As soon as the Badgers set down Paul Bunyan’s Axe in their locker room and faced the media, the questions came.
And no, most of us weren’t all that interested in the win over Minnesota.
Is this team ready for Ohio State? What does this group need to do to beat the No.1 team in the country? Was it hard not to look ahead to this game? How will you handle Ohio State’s dominant defensive front?
These are the questions the players, coaches and fans have been waiting to have answered.
Look, defeating the hated border-rivals is great. Handing the Gophers yet another loss in this one-sided rivalry is always a positive. The 41-23 victory looks pretty nice on the stat sheet despite some sloppiness early on.
But let’s make one thing very clear and get this whole perspective thing out of the way: Minnesota is really, really bad (sorry coach Brewster, but I’m going to go for two reallys). The Gophers lost to South Dakota and barely beat Middle Tennessee State for their one and only win.
So what can we take away from the Badgers’ fifth win? Not much.

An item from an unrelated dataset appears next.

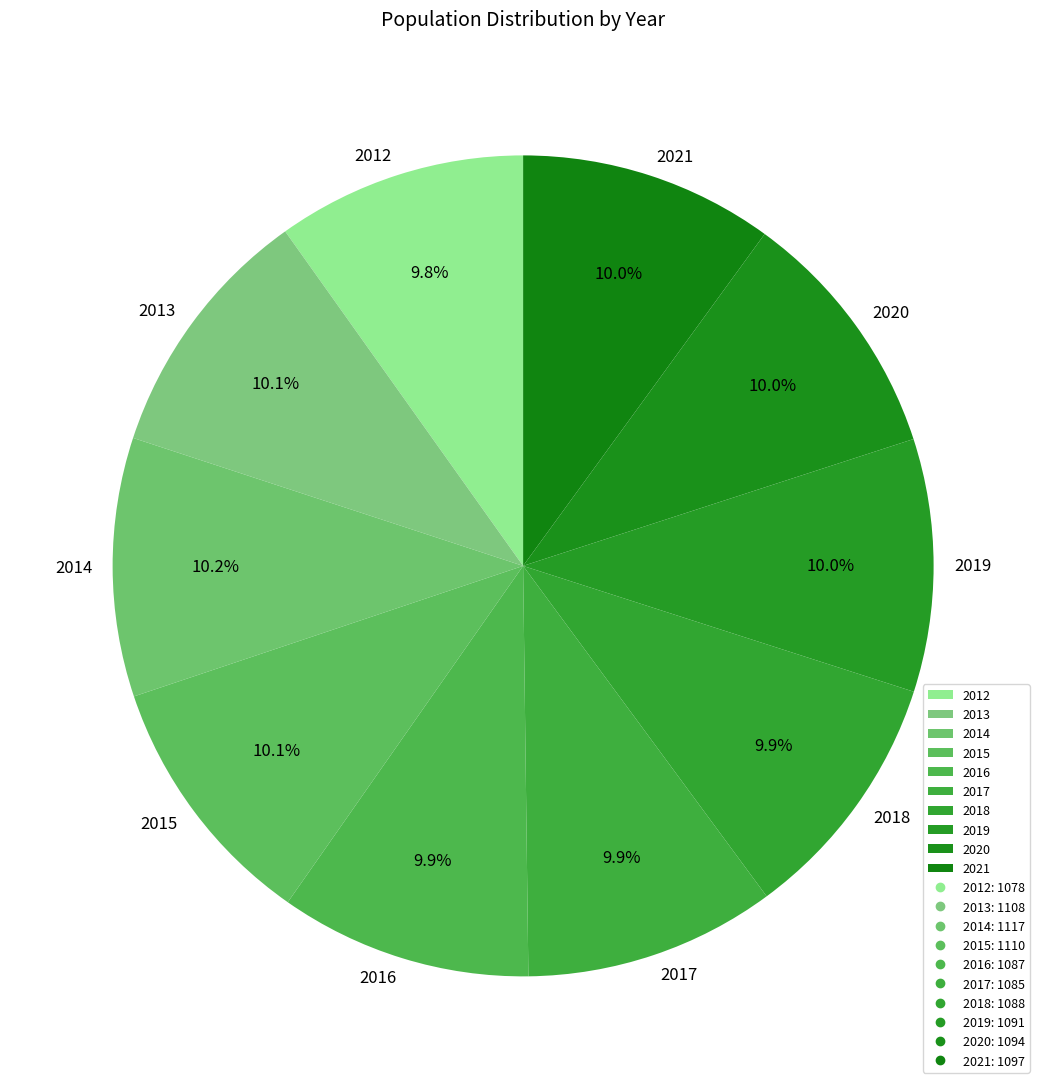

True or false: 2014 accounts for 22% of the total.

False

Sure, against Minnesota the offense started to click, the running game was stellar, there were no turnovers to speak of and Wisconsin crushed a team they usually fight tooth and nail with. The Badgers bounced back from a sluggish second quarter and put the game out of reach. All positives.
But UW is about to face a much different beast in the Buckeyes.
The offense will need to raise its level against a stingy defense and the Badgers’ ‘D’ will need to slow down Terrelle Pryor, a true Heisman candidate, in their biggest game of the season. In fact, it’s arguably their biggest game of the last decade considering the talent and expectations on this Badger team.
Put it this way: This is a game that will ultimately define where Wisconsin stands as a program.
ESPN’s College GameDay will be in town, the Buckeyes will bring their No. 1 ranking, Camp Randall will be electric at night and all eyes in the college football universe will be on the Badgers. The stage is set and win or lose, a statement will be made.
But how exactly do we currently define the Badgers?
Well, during the Bielema Era, there is not a single signature conference win to speak of. They are a team that suffers under high expectations and has been consistently good but never elite. They’ll usually beat the average or below average teams, lose to the big boys and finish with a respectable record and a trip to Florida.
Now, to shatter that trend they have to win Saturday. Beat the No.1 team in the country on your home field, take a giant leap forward as a program and carry some serious momentum into Iowa City.
Recent history tells us that’s not likely to happen (Bielema is 1-8 against ranked Big Ten teams) and with the way the Badgers have played so far this season, Ohio State looks far superior. In their only game against a ranked team, the Badgers struggled on both sides of the ball and lost to Michigan State. The offense was stagnant and the defense was an embarrassment on third downs. Against Arizona State, the next best opponent to date, the UW offense was inconsistent once again as they squeaked by with a one-point win.
The hope is that the Badgers haven’t lived up to their potential thus far, that we have yet to see them fire on all cylinders. They’ll need to find that effort Saturday.
“We’re going to have to play our best game up to this point,” senior quarterback Scott Tolzien said. “You always hear that great players step up in big games so we just have to come out and make plays.”
Now, the Badgers have always kept things close with the Buckeyes, who have dominated the conference over the last decade. Two years ago, Wisconsin suffered a heartbreaking 3-point loss in freshman Terrelle Pryor’s breakthrough performance. Last year, the Badgers led in almost every statistical category but costly turnovers extinguished any chance for a victory.
“Every game we’ve been two, three or four plays away from winning,” said John Clay of the recent meetings with Ohio State. “We just need to make sure we make those plays when our name is called.”
It’s those two or three plays that separate teams at this level, and it’s those plays Wisconsin has continuously failed to make against the Big Ten’s top tier.
OSU coach Jim Tressel has piled up big win after big win in the Big Ten. Bielema on the other hand is looking for that first breakthrough and he knows how hard it is to come by, especially when Tressel and the Buckeyes are across the field.
“We’ve got a tremendous challenge. You talk about Ohio State, they’ve been the premier (team) of our conference the last several years. They’ve been able to win close games, especially against us. We have a tremendous amount of respect for what they do. Jim Tressel, in this business, is as good as it gets,” Bielema said. “I just really admire what they do. Until we’re able to surpass that and get a ‘W,’ that’s what we have to live with.”
Bielema’s exactly right. Until he gets that ‘W’ his team will face the same questions and encounter the same doubters who point to his lack of success in these high stakes games.
Lose to Ohio State and a road trip to Iowa the following week could end any and all hope for a Big Ten title. Win, however, and the Badgers thrust themselves back into the front of the conference race.
So Bielema, for once, after so many letdowns, show that this team can deliver.
Prove that under your lead Wisconsin football can be redefined.